The pandemic has slowed economic activity. Real gross domestic product (GDP) growth fell to 2.9% in FY20, from 6.8% in FY19 as major trade partners faced a recession, travel restrictions choked the tourism industry, and the sharp decline in world oil prices stifled foreign direct investment inflows. These areas that the government should put emphasis on in order to fasten the resilience and recovery of the country health sector and economy.

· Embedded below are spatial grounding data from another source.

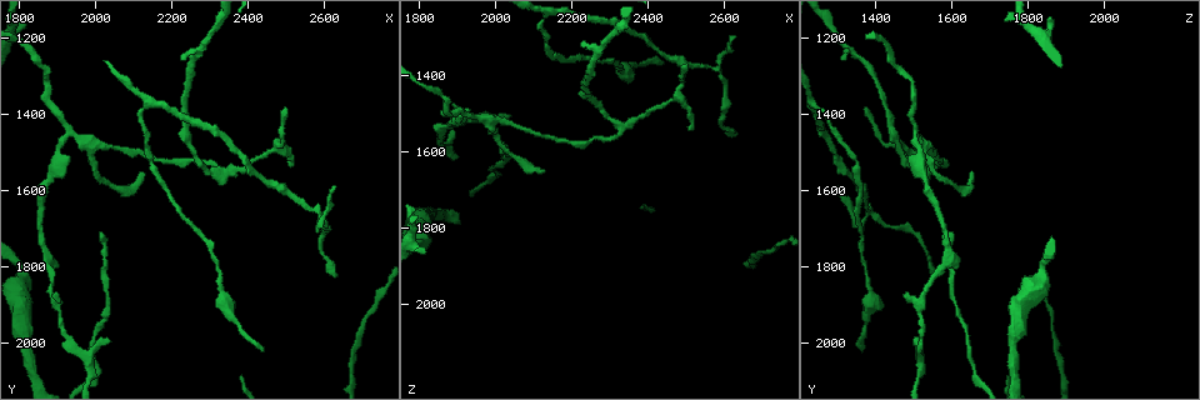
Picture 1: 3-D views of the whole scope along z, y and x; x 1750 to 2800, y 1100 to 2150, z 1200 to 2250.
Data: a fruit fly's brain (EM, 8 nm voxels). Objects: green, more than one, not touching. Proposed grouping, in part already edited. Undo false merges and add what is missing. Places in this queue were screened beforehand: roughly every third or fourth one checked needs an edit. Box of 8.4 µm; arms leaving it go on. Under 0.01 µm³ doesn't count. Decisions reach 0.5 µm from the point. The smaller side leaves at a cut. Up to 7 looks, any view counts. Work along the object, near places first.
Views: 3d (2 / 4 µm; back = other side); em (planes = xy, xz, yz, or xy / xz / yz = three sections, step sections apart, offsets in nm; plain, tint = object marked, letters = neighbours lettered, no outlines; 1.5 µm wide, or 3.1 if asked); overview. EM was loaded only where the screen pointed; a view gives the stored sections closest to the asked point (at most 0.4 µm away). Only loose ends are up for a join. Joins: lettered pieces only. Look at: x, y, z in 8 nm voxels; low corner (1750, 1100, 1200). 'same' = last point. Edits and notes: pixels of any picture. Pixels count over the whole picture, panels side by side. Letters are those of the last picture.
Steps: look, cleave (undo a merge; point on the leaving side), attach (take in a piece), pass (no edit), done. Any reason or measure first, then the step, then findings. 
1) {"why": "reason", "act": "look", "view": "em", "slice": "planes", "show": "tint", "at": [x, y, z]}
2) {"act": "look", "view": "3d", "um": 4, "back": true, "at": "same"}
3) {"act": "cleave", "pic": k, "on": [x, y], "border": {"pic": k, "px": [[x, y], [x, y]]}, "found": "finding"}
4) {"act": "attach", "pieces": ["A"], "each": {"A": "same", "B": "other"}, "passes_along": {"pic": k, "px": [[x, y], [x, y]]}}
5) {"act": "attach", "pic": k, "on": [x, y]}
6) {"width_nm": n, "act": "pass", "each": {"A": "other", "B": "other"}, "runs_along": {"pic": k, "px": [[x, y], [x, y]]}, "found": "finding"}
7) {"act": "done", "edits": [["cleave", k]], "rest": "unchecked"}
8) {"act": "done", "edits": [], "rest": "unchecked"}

{"why": "an open end", "act": "look", "view": "em", "slice": "yz", "step": 8, "show": "letters", "at": [2505, 1385, 1365]}

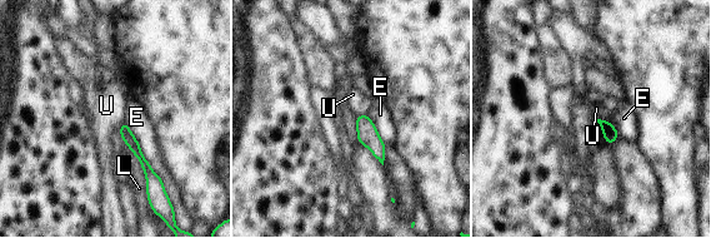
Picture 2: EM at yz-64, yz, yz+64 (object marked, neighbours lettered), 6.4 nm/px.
{"act": "pass", "each": {"E": "other", "L": "other", "U": "other"}, "runs_along": {"pic": 2, "px": [[124, 127], [128, 138], [151, 178]]}, "found": "none of them fits"}

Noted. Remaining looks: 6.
{"why": "branch stops here", "act": "look", "view": "em", "slice": "yz", "step": 8, "show": "letters", "at": [2445, 2020, 1360]}

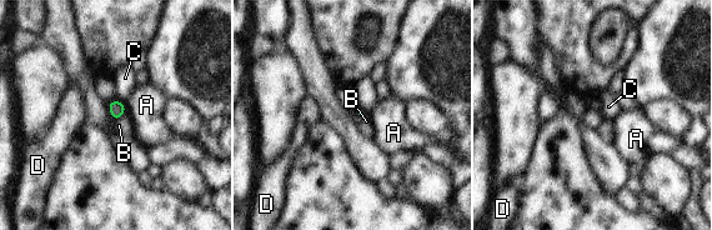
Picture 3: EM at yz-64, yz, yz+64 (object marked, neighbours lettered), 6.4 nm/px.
{"act": "pass", "each": {"A": "other", "B": "other", "C": "other", "D": "other"}, "border": {"pic": 3, "px": [[126, 110], [114, 120]]}, "found": "no lettered piece goes on from it"}

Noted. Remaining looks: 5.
{"why": "thick turns thin", "act": "look", "view": "em", "slice": "planes", "show": "letters", "at": [1870, 1580, 1530]}

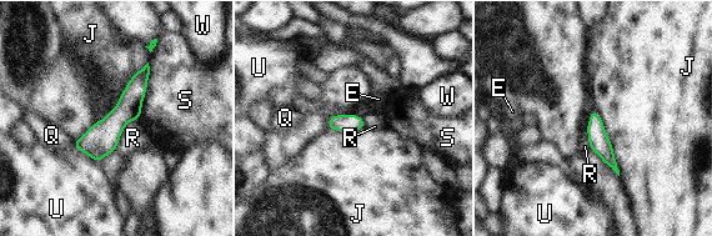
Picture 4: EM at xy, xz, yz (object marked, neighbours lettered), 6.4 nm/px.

It is commendable that the budget has allocated 560 UGX billions ($159 million) to purchase of COVID-19 vaccines. It plans to improve 43 health facilities, recruit additional staff and construct and equip specialized health institutes. The National Medical Stores (NMS) budget has been increased from sh420.3b this fiscal year to sh600.3b in the 2021/22 financial year. But we know that the biggest challenge in the procurement of medical supplies has been the loss incurred through corruption and disappearance of drugs and supplies which do not reach the local health facilities.